### ENUNCIADO 1
Responda, com base no texto sobre o LAION-5B:
(a) Qual é a nacionalidade da organização Laion?
(b) Quantos pares de imagem e texto o LAION-5B contém, aproximadamente?
(c) Além das legendas, onde estão listados os nomes de alguns dos jovens?
### ENUNCIADO 2
Transcreva fielmente o trecho do texto sobre o LAION-5B que vai de "O relatório revelou" até "imagem está localizada.".

### TEXTO DE ORIGEM
==============================

O relatório revelou que o LAION-5B possui links para fotos facilmente identificáveis desses jovens. Em alguns exemplos, dados sobre quando e onde a criança ou adolescente estava no instante em que a fotografia foi tirada são simples de obter. Até mesmo os nomes de alguns deles estão listados nas legendas ou URLs de onde a imagem está localizada.

A Laion, organização alemã responsável pelo gerenciamento do LAION-5B, confirmou que o conjunto de fato continha as fotos encontradas pela Human Rights Watch e prometeu removê-las. No entanto, discordou de que os modelos de inteligência artificial treinados pelo LAION-5B reproduzem dados pessoais de forma literal - ou seja, de que as IAs seriam capazes de reproduzir imagens das crianças usadas no treinamento.

Relatório de ONG revela que fotos de crianças são utilizadas para alimentar IAs sem consentimento
Relatório de ONG revela que fotos de crianças são utilizadas para alimentar IAs sem consentimento
Foto: Gabriela Bilo/Estadão / Estadão

O LAION-5B é um conjunto de dados aberto que contém cerca de cinco bilhões de pares de imagem e texto. Por serem de código aberto, qualquer empresa ou indivíduo pode acessar as informações. Isso é algo comum no setor de IA e a Laion diz que trata-se de um conjunto de dados que "aumenta as possibilidades de treinamento em larga escala em diversas línguas." A Laion disponibiliza à comunidade geral modelos de linguagem e treinamento que antes se restringiam a quem tem acesso a determinados datasets privados.

==============================

### ENTRADAS FORNECIDAS
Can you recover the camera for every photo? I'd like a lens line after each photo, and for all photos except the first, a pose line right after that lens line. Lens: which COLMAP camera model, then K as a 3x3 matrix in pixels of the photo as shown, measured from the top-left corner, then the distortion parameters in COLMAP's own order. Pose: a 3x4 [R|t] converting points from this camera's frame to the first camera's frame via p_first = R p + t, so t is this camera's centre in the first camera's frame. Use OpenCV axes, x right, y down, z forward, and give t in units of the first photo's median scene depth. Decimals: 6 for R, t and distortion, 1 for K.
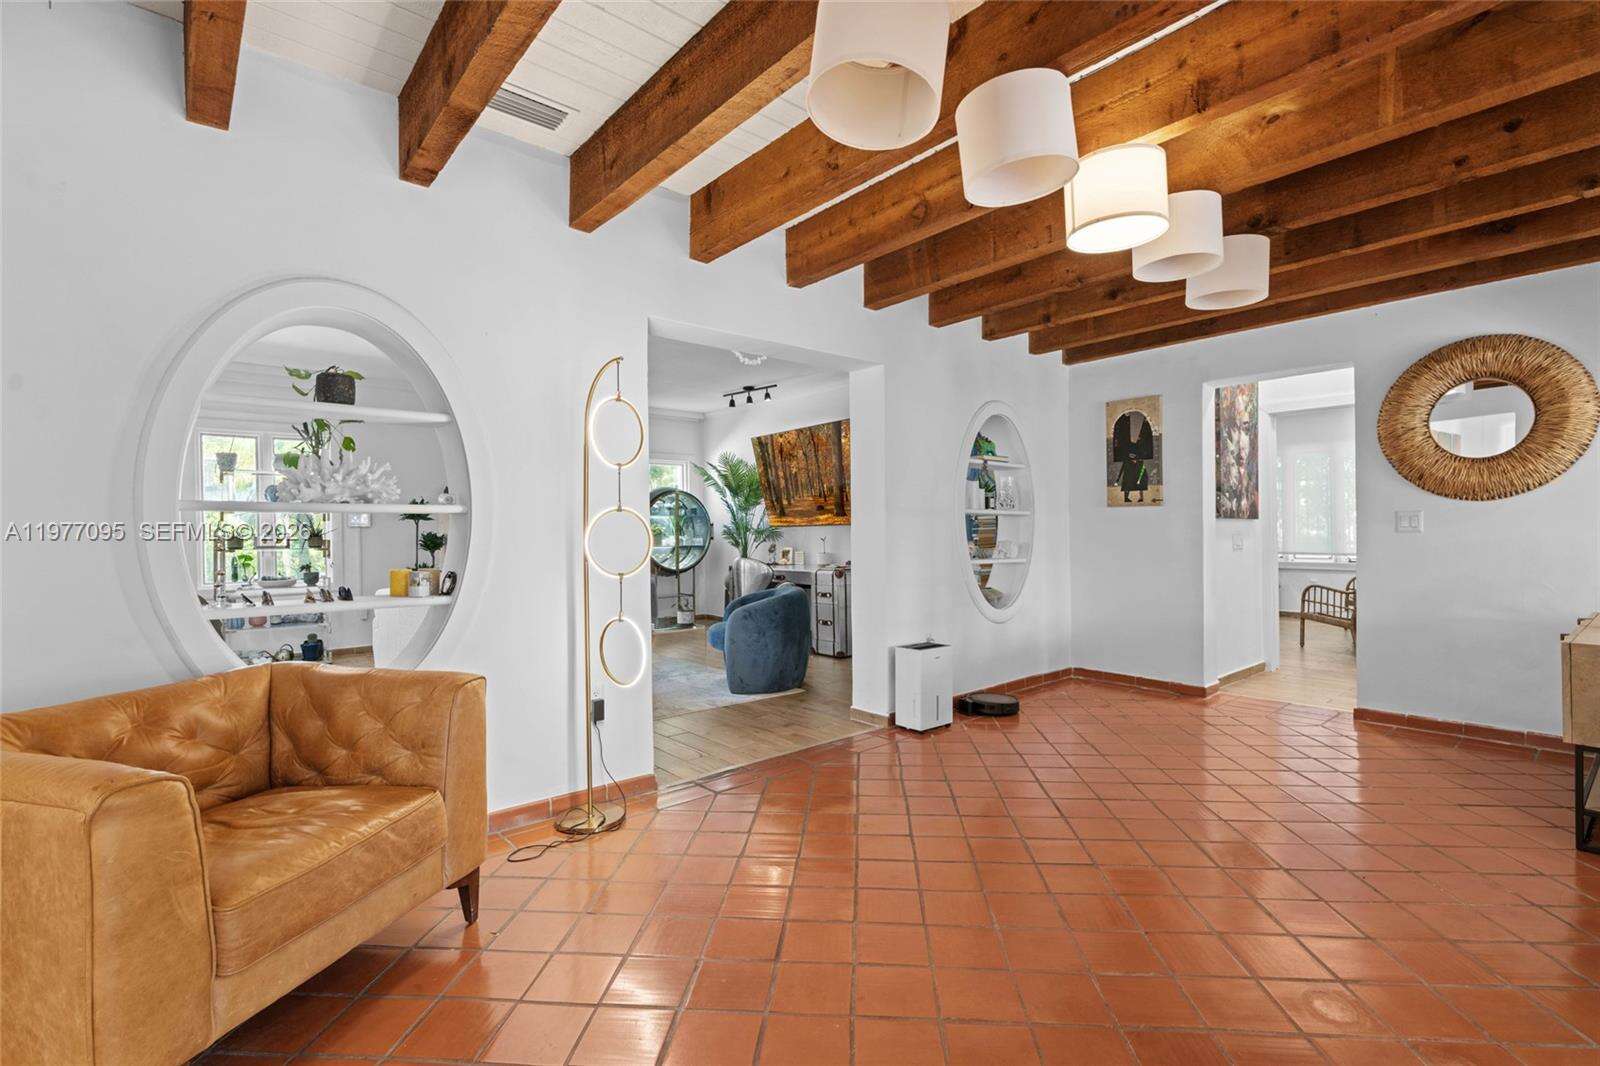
lens RADIAL K [[723.1, 0, 800.0], [0, 723.1, 533.0], [0, 0, 1]] dist [0.000384, 0.000051]
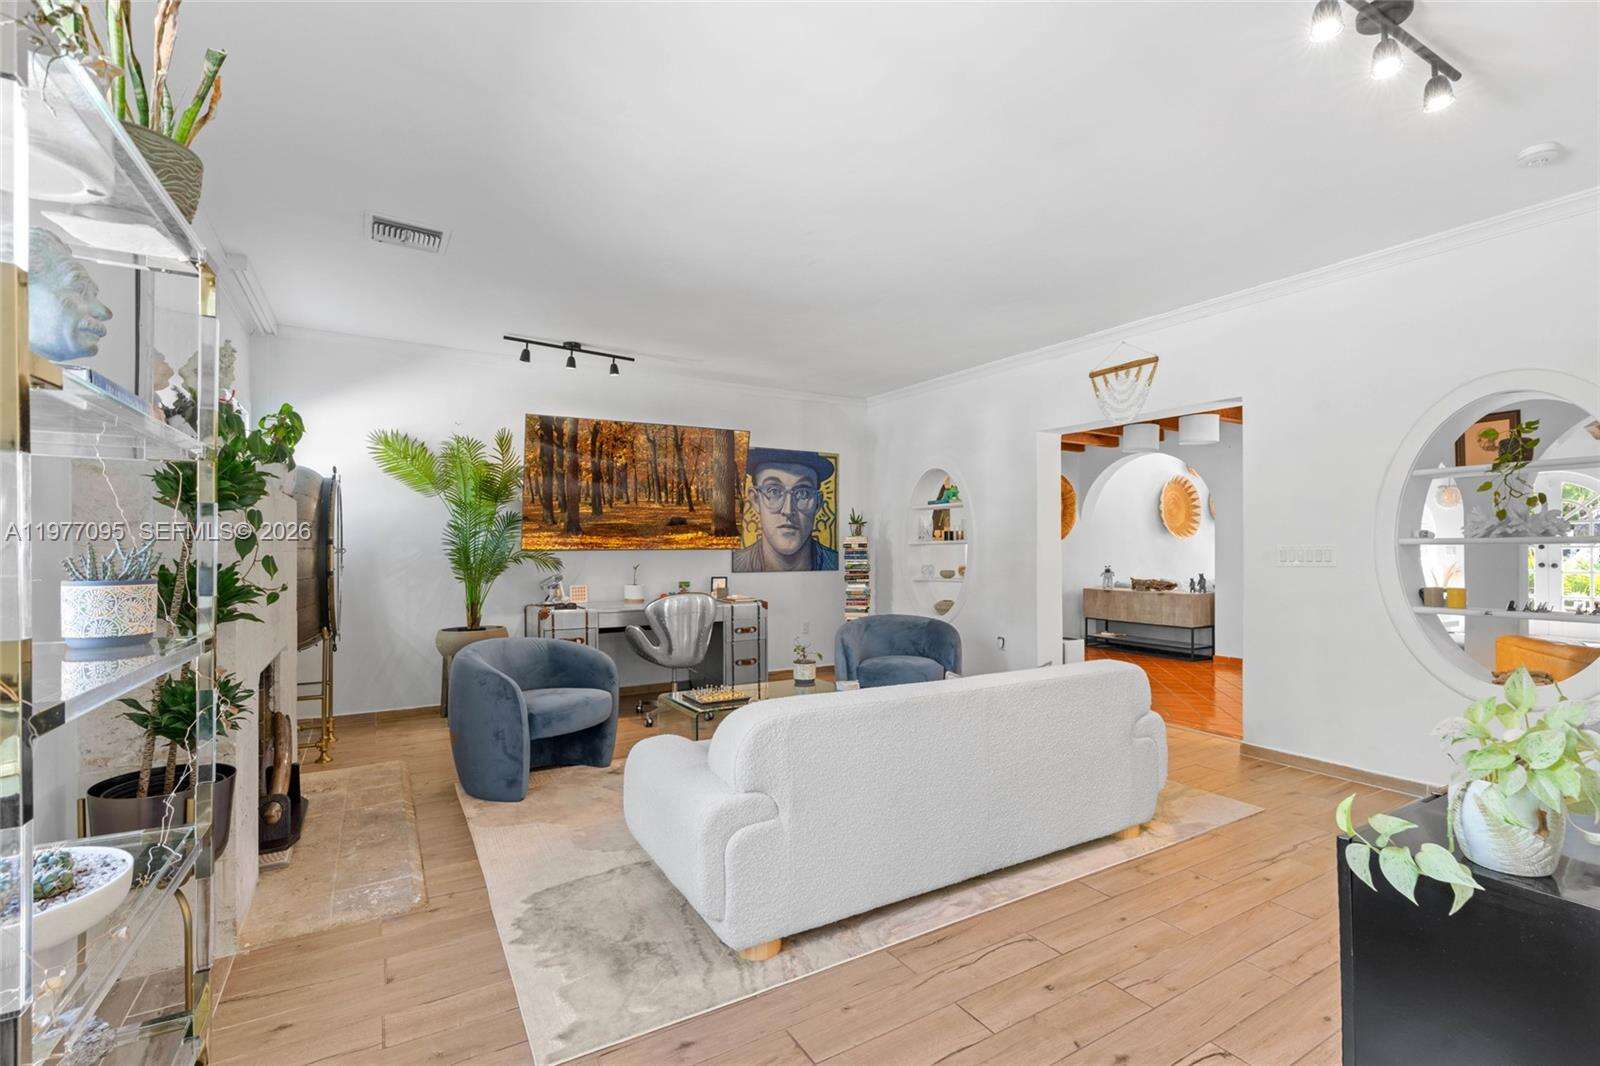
lens RADIAL K [[700.0, 0, 805.8], [0, 700.0, 546.4], [0, 0, 1]] dist [-0.001266, 0.000018]
pose [[0.189255, 0.012901, 0.981843, -0.696754], [-0.003838, 0.999916, -0.012399, -0.003260], [-0.981921, -0.001422, 0.189288, 0.678800]]
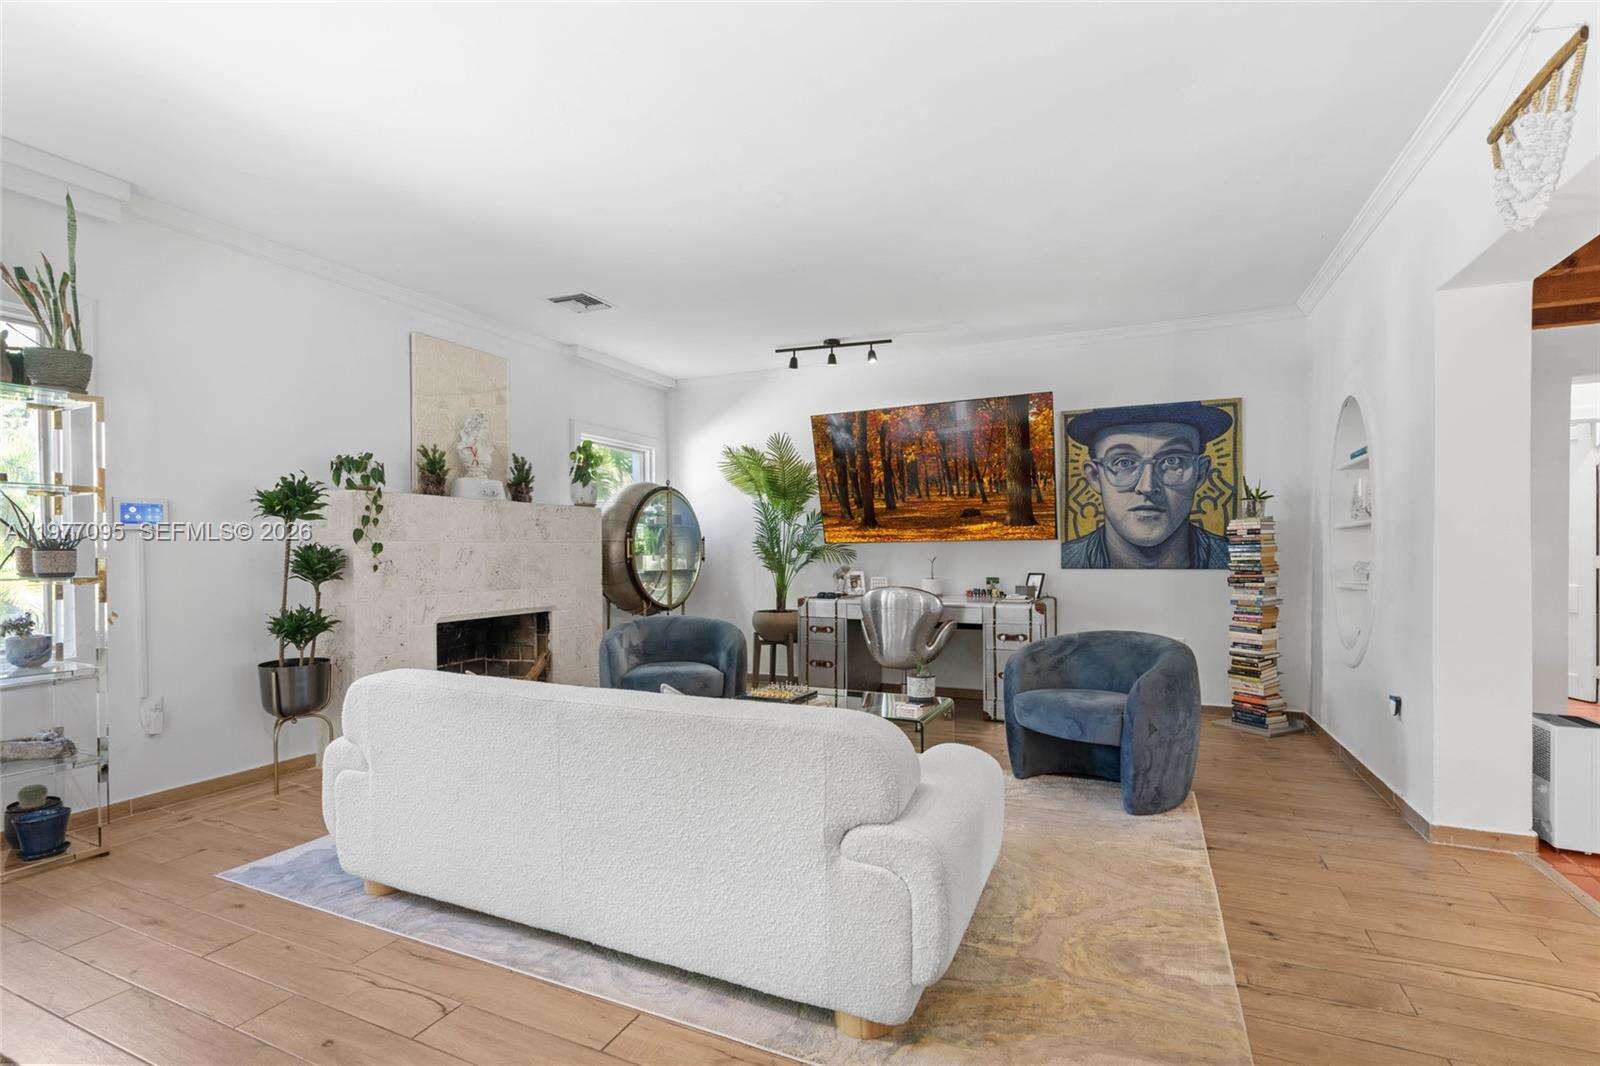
lens RADIAL K [[717.5, 0, 816.5], [0, 717.5, 560.0], [0, 0, 1]] dist [-0.000758, 0.000206]
pose [[0.902321, -0.000871, 0.431064, -0.396410], [-0.004408, 0.999927, 0.011247, 0.003046], [-0.431043, -0.012049, 0.902251, 0.388087]]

==============================

### RESPOSTA DO EXERCÍCIO 1
(a) Alemã.
(b) Cerca de cinco bilhões.
(c) Nas URLs de onde a imagem está localizada.

### RESPOSTA DO EXERCÍCIO 2
O relatório revelou que o LAION-5B possui links para fotos facilmente identificáveis desses jovens. Em alguns exemplos, dados sobre quando e onde a criança ou adolescente estava no instante em que a fotografia foi tirada são simples de obter. Até mesmo os nomes de alguns deles estão listados nas legendas ou URLs de onde a imagem está localizada.